Department of Chemical Engineering, University of Michigan, Ann Arbor, MI, USA.
Department of Microbiology and Immunology, University of Michigan Medical School, Ann Arbor, MI, USA.
Immunol Rev. 2018 Sep;285(1):147-167. doi: 10.1111/imr.12671.
Immune responses to pathogens are complex and not well understood in many diseases, and this is especially true for infections by persistent pathogens. One mechanism that allows for long-term control of infection while also preventing an over-zealous inflammatory response from causing extensive tissue damage is for the immune system to balance pro- and anti-inflammatory cells and signals. This balance is dynamic and the immune system responds to cues from both host and pathogen, maintaining a steady state across multiple scales through continuous feedback. Identifying the signals, cells, cytokines, and other immune response factors that mediate this balance over time has been difficult using traditional research strategies. Computational modeling studies based on data from traditional systems can identify how this balance contributes to immunity. Here we provide evidence from both experimental and mathematical/computational studies to support the concept of a dynamic balance operating during persistent and other infection scenarios. We focus mainly on tuberculosis, currently the leading cause of death due to infectious disease in the world, and also provide evidence for other infections. A better understanding of the dynamically balanced immune response can help shape treatment strategies that utilize both drugs and host-directed therapies.

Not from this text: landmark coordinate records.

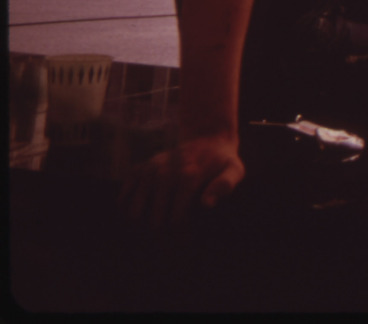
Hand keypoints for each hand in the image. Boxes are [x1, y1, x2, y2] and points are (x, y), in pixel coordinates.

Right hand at [118, 133, 244, 227]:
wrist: (206, 138)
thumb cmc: (222, 160)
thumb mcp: (234, 169)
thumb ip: (225, 185)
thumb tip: (207, 204)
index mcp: (188, 176)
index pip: (176, 219)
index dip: (180, 236)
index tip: (186, 239)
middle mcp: (164, 173)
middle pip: (154, 221)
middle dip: (163, 236)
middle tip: (172, 239)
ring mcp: (148, 171)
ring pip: (133, 214)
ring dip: (143, 228)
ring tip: (158, 229)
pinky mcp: (138, 170)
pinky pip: (122, 199)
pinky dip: (128, 212)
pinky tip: (145, 214)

针对病原体的免疫反应非常复杂,在许多疾病中尚未得到很好的理解,对于持续性病原体感染更是如此。免疫系统通过平衡促炎和抗炎细胞及信号来实现长期控制感染,同时防止过度活跃的炎症反应导致广泛的组织损伤,这是一种机制。这种平衡是动态的,免疫系统会对来自宿主和病原体的信号做出反应,通过持续反馈在多个尺度上维持稳定状态。使用传统研究策略来确定随时间推移介导这种平衡的信号、细胞、细胞因子和其他免疫反应因素一直很困难。基于来自传统系统的数据的计算模型研究可以确定这种平衡如何有助于免疫。在这里,我们提供了来自实验和数学/计算研究的证据,以支持在持续性和其他感染情况下存在动态平衡的概念。我们主要关注目前全球因传染病而导致死亡的主要原因——结核病,并为其他感染提供了证据。更好地了解动态平衡的免疫反应有助于制定治疗策略,这些策略既利用药物,也利用宿主导向疗法。